The fleet of tankers at Fairchild Air Force Base is in line to get bigger.
The Air Force announced Monday it will move 12 of its workhorse KC-135 tankers to the West Plains base by 2020 as it makes room for the new KC-46A tankers at another base. That would bring the size of Fairchild’s tanker fleet to 56, making it one of the bigger air-refueling facilities in the country.
Fairchild is the best choice for extra tankers, Air Force Secretary Heather Wilson said.
“It’s well-placed to gas up aircraft going across the Pacific and it has the facilities we need without a lot of construction, making it the lower-cost option for the taxpayer,” Wilson said in a news release.

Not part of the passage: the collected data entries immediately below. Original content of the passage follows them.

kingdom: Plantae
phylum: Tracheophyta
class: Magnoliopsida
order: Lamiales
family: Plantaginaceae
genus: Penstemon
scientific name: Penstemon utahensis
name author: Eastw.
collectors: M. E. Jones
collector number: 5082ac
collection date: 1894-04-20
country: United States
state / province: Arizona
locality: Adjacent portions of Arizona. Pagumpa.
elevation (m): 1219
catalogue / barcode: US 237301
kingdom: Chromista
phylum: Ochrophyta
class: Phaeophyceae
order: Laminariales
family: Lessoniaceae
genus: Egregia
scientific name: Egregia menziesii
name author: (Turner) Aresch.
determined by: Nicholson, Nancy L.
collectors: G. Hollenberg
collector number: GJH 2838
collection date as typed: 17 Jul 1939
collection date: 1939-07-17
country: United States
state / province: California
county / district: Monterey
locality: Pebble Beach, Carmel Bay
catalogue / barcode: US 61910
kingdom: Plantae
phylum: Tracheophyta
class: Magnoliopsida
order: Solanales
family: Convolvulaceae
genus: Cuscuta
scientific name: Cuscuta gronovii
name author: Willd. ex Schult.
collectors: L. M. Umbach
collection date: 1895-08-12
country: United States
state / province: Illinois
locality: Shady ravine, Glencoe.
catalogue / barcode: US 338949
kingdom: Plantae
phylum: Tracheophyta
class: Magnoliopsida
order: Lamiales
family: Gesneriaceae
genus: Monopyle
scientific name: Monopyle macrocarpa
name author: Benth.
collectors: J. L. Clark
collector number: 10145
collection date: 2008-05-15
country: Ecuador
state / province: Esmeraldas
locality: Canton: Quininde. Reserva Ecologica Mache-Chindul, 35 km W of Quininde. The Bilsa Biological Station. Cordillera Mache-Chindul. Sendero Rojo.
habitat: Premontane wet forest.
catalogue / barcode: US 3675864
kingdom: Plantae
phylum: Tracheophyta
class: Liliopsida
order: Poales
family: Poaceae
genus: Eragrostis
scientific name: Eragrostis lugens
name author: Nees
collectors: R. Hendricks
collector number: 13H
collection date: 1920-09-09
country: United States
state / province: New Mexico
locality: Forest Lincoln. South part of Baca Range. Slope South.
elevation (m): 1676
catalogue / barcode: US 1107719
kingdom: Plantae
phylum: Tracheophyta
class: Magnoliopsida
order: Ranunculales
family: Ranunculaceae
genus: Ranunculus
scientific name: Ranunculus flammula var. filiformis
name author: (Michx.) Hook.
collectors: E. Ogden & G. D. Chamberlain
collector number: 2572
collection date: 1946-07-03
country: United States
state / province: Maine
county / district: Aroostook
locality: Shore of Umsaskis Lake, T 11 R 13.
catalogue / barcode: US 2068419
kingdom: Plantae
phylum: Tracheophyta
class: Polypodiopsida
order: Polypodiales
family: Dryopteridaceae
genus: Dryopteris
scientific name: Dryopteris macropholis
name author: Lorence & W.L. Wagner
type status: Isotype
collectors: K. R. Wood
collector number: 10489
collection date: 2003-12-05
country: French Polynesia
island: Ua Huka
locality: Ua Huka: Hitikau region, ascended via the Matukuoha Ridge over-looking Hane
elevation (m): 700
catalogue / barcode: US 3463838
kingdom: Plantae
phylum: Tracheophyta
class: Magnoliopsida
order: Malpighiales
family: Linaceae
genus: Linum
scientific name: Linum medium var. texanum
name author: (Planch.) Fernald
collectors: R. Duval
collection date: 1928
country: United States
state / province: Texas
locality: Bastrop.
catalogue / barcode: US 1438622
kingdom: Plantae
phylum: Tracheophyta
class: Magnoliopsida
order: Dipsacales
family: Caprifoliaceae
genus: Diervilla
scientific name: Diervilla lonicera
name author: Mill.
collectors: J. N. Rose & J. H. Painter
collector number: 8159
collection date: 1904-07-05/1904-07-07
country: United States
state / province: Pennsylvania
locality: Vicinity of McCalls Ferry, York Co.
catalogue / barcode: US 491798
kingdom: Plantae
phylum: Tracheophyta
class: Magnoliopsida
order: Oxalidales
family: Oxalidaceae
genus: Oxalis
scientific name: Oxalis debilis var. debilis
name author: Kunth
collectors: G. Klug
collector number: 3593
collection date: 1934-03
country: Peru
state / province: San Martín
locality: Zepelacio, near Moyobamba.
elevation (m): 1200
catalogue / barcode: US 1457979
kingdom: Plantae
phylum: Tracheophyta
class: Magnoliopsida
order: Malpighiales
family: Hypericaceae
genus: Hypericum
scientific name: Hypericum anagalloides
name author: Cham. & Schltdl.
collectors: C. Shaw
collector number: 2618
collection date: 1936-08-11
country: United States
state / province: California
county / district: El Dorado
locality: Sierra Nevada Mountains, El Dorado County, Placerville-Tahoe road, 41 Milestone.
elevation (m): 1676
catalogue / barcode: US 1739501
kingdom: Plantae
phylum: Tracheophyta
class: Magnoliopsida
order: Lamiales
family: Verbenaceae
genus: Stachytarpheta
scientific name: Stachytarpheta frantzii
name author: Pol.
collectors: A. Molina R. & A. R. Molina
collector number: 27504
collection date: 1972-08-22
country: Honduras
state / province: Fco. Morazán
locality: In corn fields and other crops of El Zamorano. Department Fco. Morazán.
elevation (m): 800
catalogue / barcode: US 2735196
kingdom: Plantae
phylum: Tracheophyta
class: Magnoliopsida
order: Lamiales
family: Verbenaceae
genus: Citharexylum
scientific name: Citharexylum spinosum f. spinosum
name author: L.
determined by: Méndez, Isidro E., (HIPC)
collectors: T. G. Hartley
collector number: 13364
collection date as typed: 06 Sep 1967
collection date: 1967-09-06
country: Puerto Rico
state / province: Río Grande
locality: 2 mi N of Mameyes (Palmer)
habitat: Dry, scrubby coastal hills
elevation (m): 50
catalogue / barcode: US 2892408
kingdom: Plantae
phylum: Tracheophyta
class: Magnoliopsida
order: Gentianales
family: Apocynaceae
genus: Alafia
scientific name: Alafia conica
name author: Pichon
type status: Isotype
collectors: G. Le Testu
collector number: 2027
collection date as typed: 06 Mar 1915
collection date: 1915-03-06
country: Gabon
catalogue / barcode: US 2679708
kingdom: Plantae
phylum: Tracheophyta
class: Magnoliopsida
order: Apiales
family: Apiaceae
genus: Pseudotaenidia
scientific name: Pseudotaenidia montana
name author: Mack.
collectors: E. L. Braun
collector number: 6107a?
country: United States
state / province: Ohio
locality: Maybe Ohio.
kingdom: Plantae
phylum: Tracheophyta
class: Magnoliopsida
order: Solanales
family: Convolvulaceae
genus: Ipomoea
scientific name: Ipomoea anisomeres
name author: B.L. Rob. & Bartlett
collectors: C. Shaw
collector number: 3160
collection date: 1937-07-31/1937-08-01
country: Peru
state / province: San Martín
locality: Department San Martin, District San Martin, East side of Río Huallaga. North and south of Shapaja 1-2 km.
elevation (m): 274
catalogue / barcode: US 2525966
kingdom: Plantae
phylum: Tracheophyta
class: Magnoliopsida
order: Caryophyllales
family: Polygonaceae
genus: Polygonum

“This is a major victory for Fairchild Air Force Base and the greater Spokane community,” Sen. Patty Murray, D-Wash., said in a news release. “Throughout this process, I have been proud to be a voice for our state to make clear to the highest levels of the Air Force that given its strategic location, its infrastructure and personnel, not to mention the strong support of the community, Fairchild was far and away the best choice for the KC-135 squadron.”
Fairchild had been in the running for the new tankers twice, and lost out both times, prompting Murray and other members of the Washington delegation to question the criteria the Air Force used to select the operating bases for the KC-46As. But when it announced bases in California and New Jersey would get the new planes, the Air Force hinted that it had plans for Fairchild, too.
Government and business leaders said at the time they hoped that meant the base would get the KC-135s that are reassigned from McConnell Air Force Base, the first home for the new tankers. On Monday, those hopes were realized with the 3 p.m. announcement that 12 of McConnell’s older tankers, and 370 new personnel, will be sent to Fairchild.
This time it was another base that lost out in the Air Force’s calculations. Sending the squadron of tankers to Fairchild would be less expensive than sending them to MacDill Air Force Base in Tampa, Florida, and put them closer to high-priority missions, it said. Construction costs at Fairchild were estimated at $48.6 million, compared to $80.7 million at MacDill.
MacDill was listed as the backup base if something should cause the Air Force to scratch Fairchild.
Murray, fellow Washington Democratic Sen. Maria Cantwell, and Republican Rep. Cathy McMorris Rodgers wrote to then-Air Force Secretary Lisa Dobrow in March that Fairchild was the “clear choice” to get planes being reassigned from McConnell. It has long runways and other necessary infrastructure and is “strategically located to support the Department of Defense’s operations in the Asia-Pacific region.”
Murray also briefly placed a “hold” on Wilson’s nomination after President Donald Trump submitted it until she could get answers to questions about Fairchild, according to a report in Defense News.
“This decision will mean more planes, personnel and funding for Fairchild,” Cantwell said a news release.
McMorris Rodgers also applauded the announcement, calling the base “a center of excellence” and the biggest employer in Eastern Washington. The new squadron will make Fairchild “the preeminent tanker base in the country and cements its role in the Air Force’s long-term mission of global mobility and reach,” she said in a news release.
Liz Moore, of the Peace and Justice Action League, questioned the expansion of Spokane’s participation in the overall military budget as the nation is involved in conflicts around the world. The nation would do better investing that money in schools, infrastructure and living wage jobs while looking for non-military solutions in places like Iraq and Syria, she said.
The congressional delegation and local leaders tried to make sell Fairchild’s location, facilities and strong community support when trying to land the KC-46A, but the Air Force had other concerns when it chose bases for the new plane. McConnell, near Wichita, Kansas, is closer to more air bases, allowing air crews from those bases to get practice refueling from the new tanker. Travis Air Force Base, in California, and McGuire-Dix-Lakehurst in New Jersey, are home to the Air Force’s KC-10s, which the Pentagon would like to retire because they are getting more expensive to maintain.
The KC-135 is actually older than the KC-10, and one of the oldest models of aircraft still operating in the nation’s aviation fleet. Designed in the 1950s on the same frame as the Boeing 707 commercial jetliner, the KC-135 was originally dubbed the Stratotanker, and was paired with the B-52 Stratofortress to extend the bomber’s ability to make long flights to targets around the globe.
Over time, however, most military planes were built to refuel in midair, to allow longer missions before returning to the base or aircraft carrier.
The first KC-135s came to Fairchild in 1958, when the base was home to the 92nd Bomb Wing of B-52s. The bombers left in 1994, but the Air Force sent more tankers and at one point Fairchild was the largest tanker base in the country with more than 60 KC-135s. It was common, however, for at least one squadron to be on temporary duty away from the base.